Auch Grünen-Chefin Ricarda Lang (28) stürzte sich auf Merz.  © Moritz Frankenberg/dpa

Auch vom letzten Ampel-Partner, den Grünen, bekam Friedrich Merz ordentlich eine auf den Deckel.

"Wie passt es eigentlich mit der viel beschworenen Solidarität der Union mit der Ukraine zusammen, dass Friedrich Merz im Kontext von Menschen, die vor diesem furchtbaren Angriffskrieg fliehen, von „Sozialtourismus“ spricht?", fragte sich Co-Chefin Ricarda Lang (28) schon in der Nacht auf Twitter.

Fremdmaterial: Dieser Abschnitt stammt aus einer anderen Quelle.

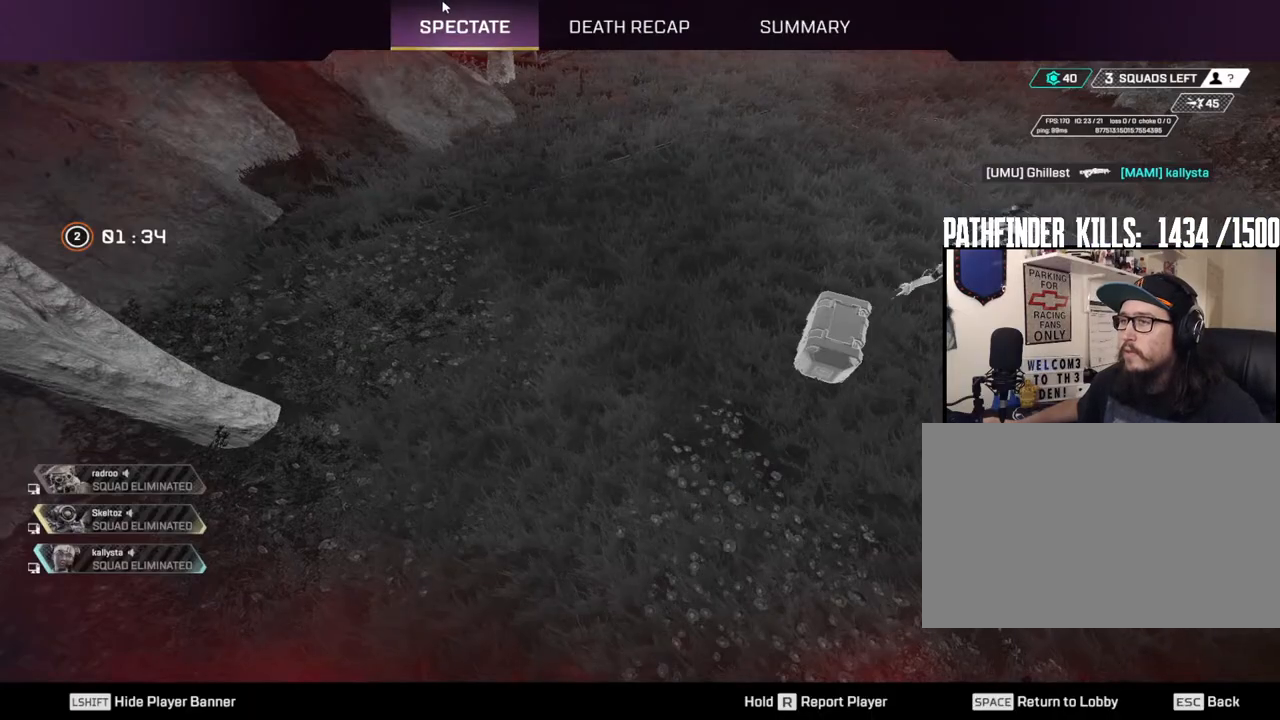
{"keys": [], "mouse": [], "events": [[350, "mouse_left", "down"], [400, "mouse_left", "up"]]}
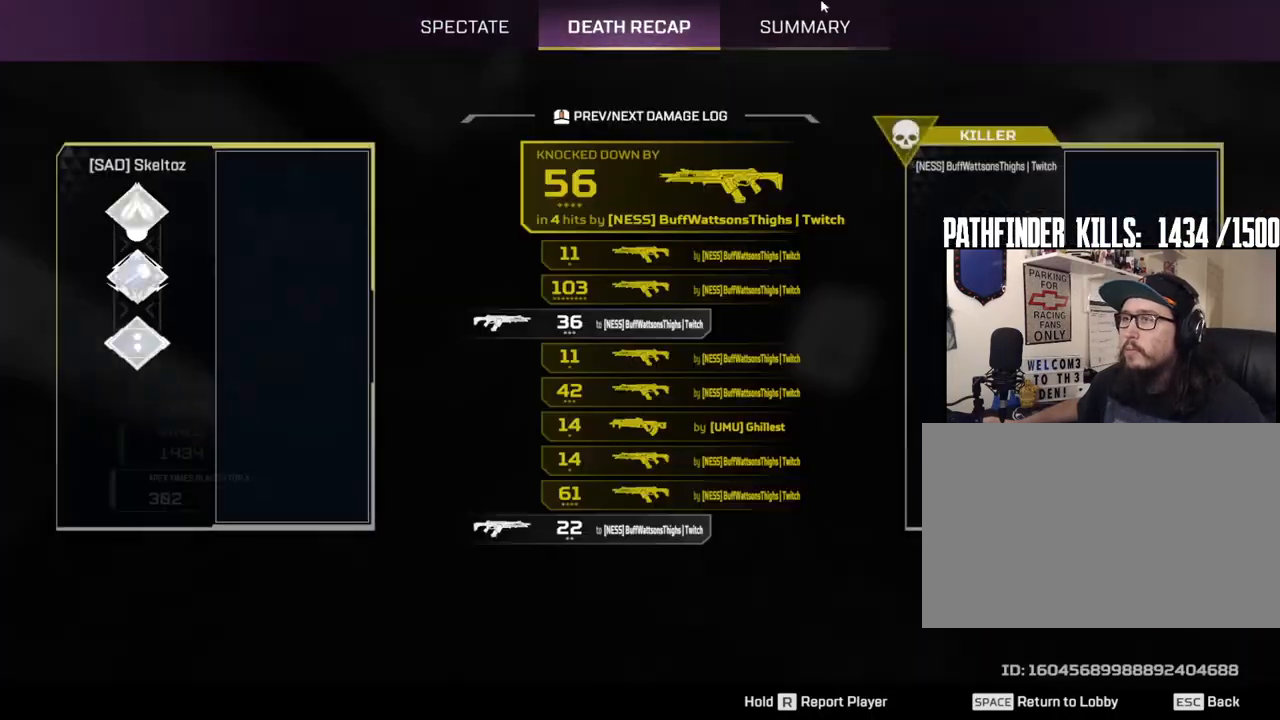
{"keys": [], "mouse": [], "events": [[83, "mouse_left", "down"], [133, "mouse_left", "up"], [367, "mouse_left", "down"], [467, "mouse_left", "up"]]}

Nach so viel Kritik versuchte der Parlamentarische Geschäftsführer der Unionsfraktion, Thorsten Frei (49, CDU), am Dienstagvormittag das zu retten, was noch zu retten war. So habe Merz seiner Meinung nach eine "sicherlich sehr zugespitzte Formulierung" verwendet, "um auf ein Problem hinzuweisen, dass hier möglicherweise besteht".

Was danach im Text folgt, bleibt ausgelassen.